▶ [WHAT YOU HAVE TO DO] Can you express the lines of the items as a numbered list, from the very first line down to and including the line holding "var sketch = newSketch(context, id", leaving out any blank lines?

— start DATA LINES —

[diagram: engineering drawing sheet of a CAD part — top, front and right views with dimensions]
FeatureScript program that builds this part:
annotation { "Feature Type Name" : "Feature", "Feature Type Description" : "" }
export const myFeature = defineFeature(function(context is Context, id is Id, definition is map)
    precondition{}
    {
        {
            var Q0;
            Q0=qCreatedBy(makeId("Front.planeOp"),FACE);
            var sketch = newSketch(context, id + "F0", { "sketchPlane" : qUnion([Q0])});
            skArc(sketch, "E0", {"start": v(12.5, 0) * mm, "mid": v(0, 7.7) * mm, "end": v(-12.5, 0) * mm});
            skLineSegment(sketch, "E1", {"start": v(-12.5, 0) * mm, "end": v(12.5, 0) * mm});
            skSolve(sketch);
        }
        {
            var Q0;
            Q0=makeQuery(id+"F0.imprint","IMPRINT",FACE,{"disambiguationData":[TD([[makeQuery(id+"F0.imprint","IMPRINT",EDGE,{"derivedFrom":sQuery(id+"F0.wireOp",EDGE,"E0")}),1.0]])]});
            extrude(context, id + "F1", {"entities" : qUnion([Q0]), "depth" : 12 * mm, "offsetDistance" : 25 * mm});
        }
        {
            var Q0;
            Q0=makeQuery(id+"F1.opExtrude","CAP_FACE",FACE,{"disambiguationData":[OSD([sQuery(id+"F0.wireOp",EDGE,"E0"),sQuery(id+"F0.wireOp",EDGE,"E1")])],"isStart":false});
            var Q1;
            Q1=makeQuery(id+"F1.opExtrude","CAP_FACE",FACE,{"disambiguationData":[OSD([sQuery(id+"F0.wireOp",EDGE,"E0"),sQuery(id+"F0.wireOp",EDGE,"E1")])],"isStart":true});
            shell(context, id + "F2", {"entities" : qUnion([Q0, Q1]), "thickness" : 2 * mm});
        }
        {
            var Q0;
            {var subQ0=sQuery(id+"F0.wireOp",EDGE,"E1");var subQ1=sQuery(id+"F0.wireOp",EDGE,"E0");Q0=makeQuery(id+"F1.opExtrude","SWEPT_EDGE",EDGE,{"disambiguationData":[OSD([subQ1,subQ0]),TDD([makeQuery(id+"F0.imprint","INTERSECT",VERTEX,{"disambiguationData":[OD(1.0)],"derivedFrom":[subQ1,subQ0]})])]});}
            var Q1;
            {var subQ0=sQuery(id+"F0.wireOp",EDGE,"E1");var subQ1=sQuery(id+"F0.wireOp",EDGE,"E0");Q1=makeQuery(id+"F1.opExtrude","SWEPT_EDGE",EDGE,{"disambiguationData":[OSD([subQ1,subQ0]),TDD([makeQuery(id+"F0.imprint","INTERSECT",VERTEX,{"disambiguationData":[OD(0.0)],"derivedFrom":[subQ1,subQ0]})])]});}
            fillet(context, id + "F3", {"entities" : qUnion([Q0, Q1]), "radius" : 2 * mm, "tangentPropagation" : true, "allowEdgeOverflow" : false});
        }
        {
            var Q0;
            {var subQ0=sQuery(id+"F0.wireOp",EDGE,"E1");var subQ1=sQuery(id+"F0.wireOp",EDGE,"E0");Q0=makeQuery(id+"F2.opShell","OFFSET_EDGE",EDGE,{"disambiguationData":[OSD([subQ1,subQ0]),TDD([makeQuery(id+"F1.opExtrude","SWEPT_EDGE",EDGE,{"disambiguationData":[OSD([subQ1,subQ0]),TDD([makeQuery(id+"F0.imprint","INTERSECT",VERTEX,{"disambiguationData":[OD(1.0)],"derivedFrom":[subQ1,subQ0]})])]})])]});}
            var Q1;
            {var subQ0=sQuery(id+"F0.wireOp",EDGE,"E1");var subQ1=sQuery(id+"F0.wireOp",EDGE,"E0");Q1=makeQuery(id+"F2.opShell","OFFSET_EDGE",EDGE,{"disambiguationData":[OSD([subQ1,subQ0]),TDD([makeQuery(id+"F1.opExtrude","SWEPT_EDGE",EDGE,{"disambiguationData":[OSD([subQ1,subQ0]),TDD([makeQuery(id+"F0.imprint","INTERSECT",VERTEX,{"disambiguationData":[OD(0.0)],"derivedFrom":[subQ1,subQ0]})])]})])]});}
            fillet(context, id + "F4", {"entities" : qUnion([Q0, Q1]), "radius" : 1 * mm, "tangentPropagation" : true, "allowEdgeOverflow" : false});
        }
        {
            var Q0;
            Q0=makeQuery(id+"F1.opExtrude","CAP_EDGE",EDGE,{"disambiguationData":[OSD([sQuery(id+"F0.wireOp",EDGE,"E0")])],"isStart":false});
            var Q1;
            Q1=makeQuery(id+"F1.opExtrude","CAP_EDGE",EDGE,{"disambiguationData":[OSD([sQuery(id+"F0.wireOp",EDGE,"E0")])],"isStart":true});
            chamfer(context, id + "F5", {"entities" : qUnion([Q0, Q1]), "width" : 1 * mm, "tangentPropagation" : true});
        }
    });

— end DATA LINES —

▶ [SOLVED EXERCISE]
1. [diagram: engineering drawing sheet of a CAD part — top, front and right views with dimensions]
2. FeatureScript program that builds this part:
3. annotation { "Feature Type Name" : "Feature", "Feature Type Description" : "" }
4. export const myFeature = defineFeature(function(context is Context, id is Id, definition is map)
5.     precondition{}
6.     {
7.         {
8.             var Q0;
9.             Q0=qCreatedBy(makeId("Front.planeOp"),FACE);
10.             var sketch = newSketch(context, id + "F0", { "sketchPlane" : qUnion([Q0])});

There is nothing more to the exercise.